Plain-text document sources
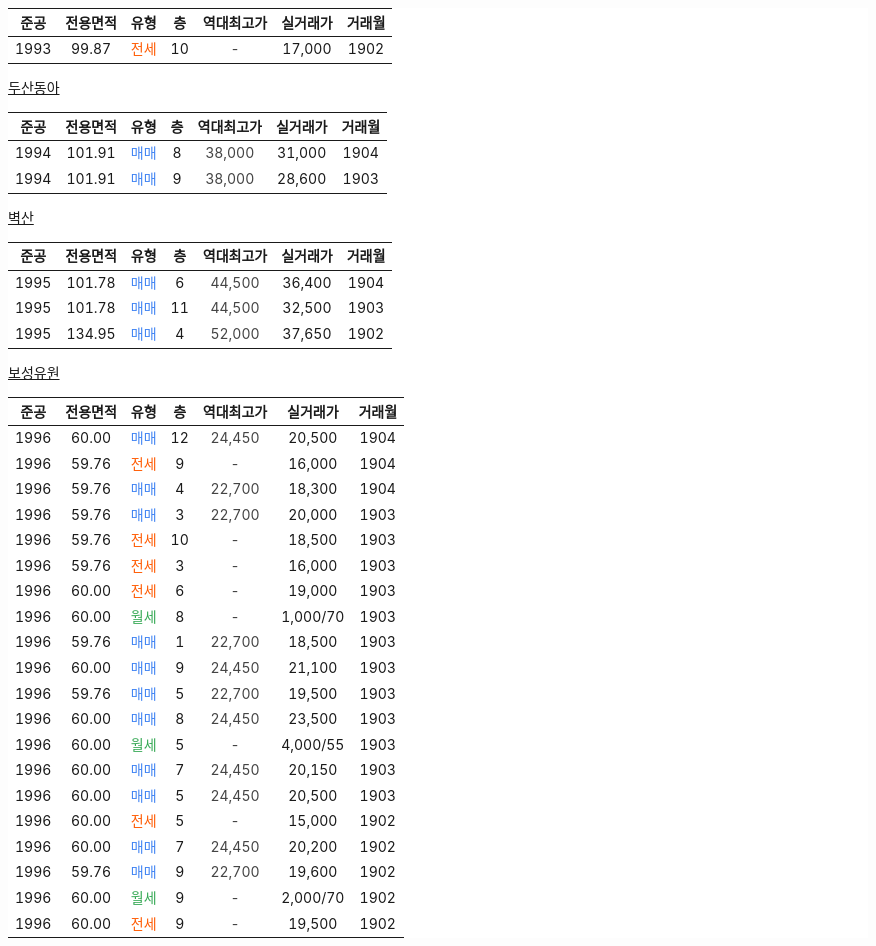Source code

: |준공|전용면적|유형|층|역대최고가|실거래가|거래월|
|:---:|:---:|:---:|:---:|:---:|:---:|:---:|
|1993|99.87|<span style="color:#ff5a00">전세</span>|10|<span style="color:#444444">-</span>|17,000|1902|

[두산동아](https://search.naver.com/search.naver?query=%EA%B2%BD%EA%B8%B0%EB%8F%84+%EC%88%98%EC%9B%90%EC%8B%9C+%EA%B6%8C%EC%84%A0%EA%B5%AC+%EA%B6%8C%EC%84%A0%EB%8F%99+%EB%91%90%EC%82%B0%EB%8F%99%EC%95%84)

|준공|전용면적|유형|층|역대최고가|실거래가|거래월|
|:---:|:---:|:---:|:---:|:---:|:---:|:---:|
|1994|101.91|<span style="color:#4285f3">매매</span>|8|<span style="color:#444444">38,000</span>|31,000|1904|
|1994|101.91|<span style="color:#4285f3">매매</span>|9|<span style="color:#444444">38,000</span>|28,600|1903|

[벽산](https://search.naver.com/search.naver?query=%EA%B2%BD%EA%B8%B0%EB%8F%84+%EC%88%98%EC%9B%90%EC%8B%9C+%EA%B6%8C%EC%84%A0%EA%B5%AC+%EA%B6%8C%EC%84%A0%EB%8F%99+%EB%B2%BD%EC%82%B0)

|준공|전용면적|유형|층|역대최고가|실거래가|거래월|
|:---:|:---:|:---:|:---:|:---:|:---:|:---:|
|1995|101.78|<span style="color:#4285f3">매매</span>|6|<span style="color:#444444">44,500</span>|36,400|1904|
|1995|101.78|<span style="color:#4285f3">매매</span>|11|<span style="color:#444444">44,500</span>|32,500|1903|
|1995|134.95|<span style="color:#4285f3">매매</span>|4|<span style="color:#444444">52,000</span>|37,650|1902|

[보성유원](https://search.naver.com/search.naver?query=%EA%B2%BD%EA%B8%B0%EB%8F%84+%EC%88%98%EC%9B%90%EC%8B%9C+%EA%B6%8C%EC%84%A0%EA%B5%AC+%EA%B6%8C%EC%84%A0%EB%8F%99+%EB%B3%B4%EC%84%B1%EC%9C%A0%EC%9B%90)

|준공|전용면적|유형|층|역대최고가|실거래가|거래월|
|:---:|:---:|:---:|:---:|:---:|:---:|:---:|
|1996|60.00|<span style="color:#4285f3">매매</span>|12|<span style="color:#444444">24,450</span>|20,500|1904|
|1996|59.76|<span style="color:#ff5a00">전세</span>|9|<span style="color:#444444">-</span>|16,000|1904|
|1996|59.76|<span style="color:#4285f3">매매</span>|4|<span style="color:#444444">22,700</span>|18,300|1904|
|1996|59.76|<span style="color:#4285f3">매매</span>|3|<span style="color:#444444">22,700</span>|20,000|1903|
|1996|59.76|<span style="color:#ff5a00">전세</span>|10|<span style="color:#444444">-</span>|18,500|1903|
|1996|59.76|<span style="color:#ff5a00">전세</span>|3|<span style="color:#444444">-</span>|16,000|1903|
|1996|60.00|<span style="color:#ff5a00">전세</span>|6|<span style="color:#444444">-</span>|19,000|1903|
|1996|60.00|<span style="color:#34a853">월세</span>|8|<span style="color:#444444">-</span>|1,000/70|1903|
|1996|59.76|<span style="color:#4285f3">매매</span>|1|<span style="color:#444444">22,700</span>|18,500|1903|
|1996|60.00|<span style="color:#4285f3">매매</span>|9|<span style="color:#444444">24,450</span>|21,100|1903|
|1996|59.76|<span style="color:#4285f3">매매</span>|5|<span style="color:#444444">22,700</span>|19,500|1903|
|1996|60.00|<span style="color:#4285f3">매매</span>|8|<span style="color:#444444">24,450</span>|23,500|1903|
|1996|60.00|<span style="color:#34a853">월세</span>|5|<span style="color:#444444">-</span>|4,000/55|1903|
|1996|60.00|<span style="color:#4285f3">매매</span>|7|<span style="color:#444444">24,450</span>|20,150|1903|
|1996|60.00|<span style="color:#4285f3">매매</span>|5|<span style="color:#444444">24,450</span>|20,500|1903|
|1996|60.00|<span style="color:#ff5a00">전세</span>|5|<span style="color:#444444">-</span>|15,000|1902|
|1996|60.00|<span style="color:#4285f3">매매</span>|7|<span style="color:#444444">24,450</span>|20,200|1902|
|1996|59.76|<span style="color:#4285f3">매매</span>|9|<span style="color:#444444">22,700</span>|19,600|1902|
|1996|60.00|<span style="color:#34a853">월세</span>|9|<span style="color:#444444">-</span>|2,000/70|1902|
|1996|60.00|<span style="color:#ff5a00">전세</span>|9|<span style="color:#444444">-</span>|19,500|1902|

• Task directions
Retype the source text in all of the material above character for character, omitting the pictures.

• The answer
Source code

: |준공|전용면적|유형|층|역대최고가|실거래가|거래월|
|:---:|:---:|:---:|:---:|:---:|:---:|:---:|
|1993|99.87|<span style="color:#ff5a00">전세</span>|10|<span style="color:#444444">-</span>|17,000|1902|

[두산동아](https://search.naver.com/search.naver?query=%EA%B2%BD%EA%B8%B0%EB%8F%84+%EC%88%98%EC%9B%90%EC%8B%9C+%EA%B6%8C%EC%84%A0%EA%B5%AC+%EA%B6%8C%EC%84%A0%EB%8F%99+%EB%91%90%EC%82%B0%EB%8F%99%EC%95%84)

|준공|전용면적|유형|층|역대최고가|실거래가|거래월|
|:---:|:---:|:---:|:---:|:---:|:---:|:---:|
|1994|101.91|<span style="color:#4285f3">매매</span>|8|<span style="color:#444444">38,000</span>|31,000|1904|
|1994|101.91|<span style="color:#4285f3">매매</span>|9|<span style="color:#444444">38,000</span>|28,600|1903|

[벽산](https://search.naver.com/search.naver?query=%EA%B2%BD%EA%B8%B0%EB%8F%84+%EC%88%98%EC%9B%90%EC%8B%9C+%EA%B6%8C%EC%84%A0%EA%B5%AC+%EA%B6%8C%EC%84%A0%EB%8F%99+%EB%B2%BD%EC%82%B0)

|준공|전용면적|유형|층|역대최고가|실거래가|거래월|
|:---:|:---:|:---:|:---:|:---:|:---:|:---:|
|1995|101.78|<span style="color:#4285f3">매매</span>|6|<span style="color:#444444">44,500</span>|36,400|1904|
|1995|101.78|<span style="color:#4285f3">매매</span>|11|<span style="color:#444444">44,500</span>|32,500|1903|
|1995|134.95|<span style="color:#4285f3">매매</span>|4|<span style="color:#444444">52,000</span>|37,650|1902|

[보성유원](https://search.naver.com/search.naver?query=%EA%B2%BD%EA%B8%B0%EB%8F%84+%EC%88%98%EC%9B%90%EC%8B%9C+%EA%B6%8C%EC%84%A0%EA%B5%AC+%EA%B6%8C%EC%84%A0%EB%8F%99+%EB%B3%B4%EC%84%B1%EC%9C%A0%EC%9B%90)

|준공|전용면적|유형|층|역대최고가|실거래가|거래월|
|:---:|:---:|:---:|:---:|:---:|:---:|:---:|
|1996|60.00|<span style="color:#4285f3">매매</span>|12|<span style="color:#444444">24,450</span>|20,500|1904|
|1996|59.76|<span style="color:#ff5a00">전세</span>|9|<span style="color:#444444">-</span>|16,000|1904|
|1996|59.76|<span style="color:#4285f3">매매</span>|4|<span style="color:#444444">22,700</span>|18,300|1904|
|1996|59.76|<span style="color:#4285f3">매매</span>|3|<span style="color:#444444">22,700</span>|20,000|1903|
|1996|59.76|<span style="color:#ff5a00">전세</span>|10|<span style="color:#444444">-</span>|18,500|1903|
|1996|59.76|<span style="color:#ff5a00">전세</span>|3|<span style="color:#444444">-</span>|16,000|1903|
|1996|60.00|<span style="color:#ff5a00">전세</span>|6|<span style="color:#444444">-</span>|19,000|1903|
|1996|60.00|<span style="color:#34a853">월세</span>|8|<span style="color:#444444">-</span>|1,000/70|1903|
|1996|59.76|<span style="color:#4285f3">매매</span>|1|<span style="color:#444444">22,700</span>|18,500|1903|
|1996|60.00|<span style="color:#4285f3">매매</span>|9|<span style="color:#444444">24,450</span>|21,100|1903|
|1996|59.76|<span style="color:#4285f3">매매</span>|5|<span style="color:#444444">22,700</span>|19,500|1903|
|1996|60.00|<span style="color:#4285f3">매매</span>|8|<span style="color:#444444">24,450</span>|23,500|1903|
|1996|60.00|<span style="color:#34a853">월세</span>|5|<span style="color:#444444">-</span>|4,000/55|1903|
|1996|60.00|<span style="color:#4285f3">매매</span>|7|<span style="color:#444444">24,450</span>|20,150|1903|
|1996|60.00|<span style="color:#4285f3">매매</span>|5|<span style="color:#444444">24,450</span>|20,500|1903|
|1996|60.00|<span style="color:#ff5a00">전세</span>|5|<span style="color:#444444">-</span>|15,000|1902|
|1996|60.00|<span style="color:#4285f3">매매</span>|7|<span style="color:#444444">24,450</span>|20,200|1902|
|1996|59.76|<span style="color:#4285f3">매매</span>|9|<span style="color:#444444">22,700</span>|19,600|1902|
|1996|60.00|<span style="color:#34a853">월세</span>|9|<span style="color:#444444">-</span>|2,000/70|1902|
|1996|60.00|<span style="color:#ff5a00">전세</span>|9|<span style="color:#444444">-</span>|19,500|1902|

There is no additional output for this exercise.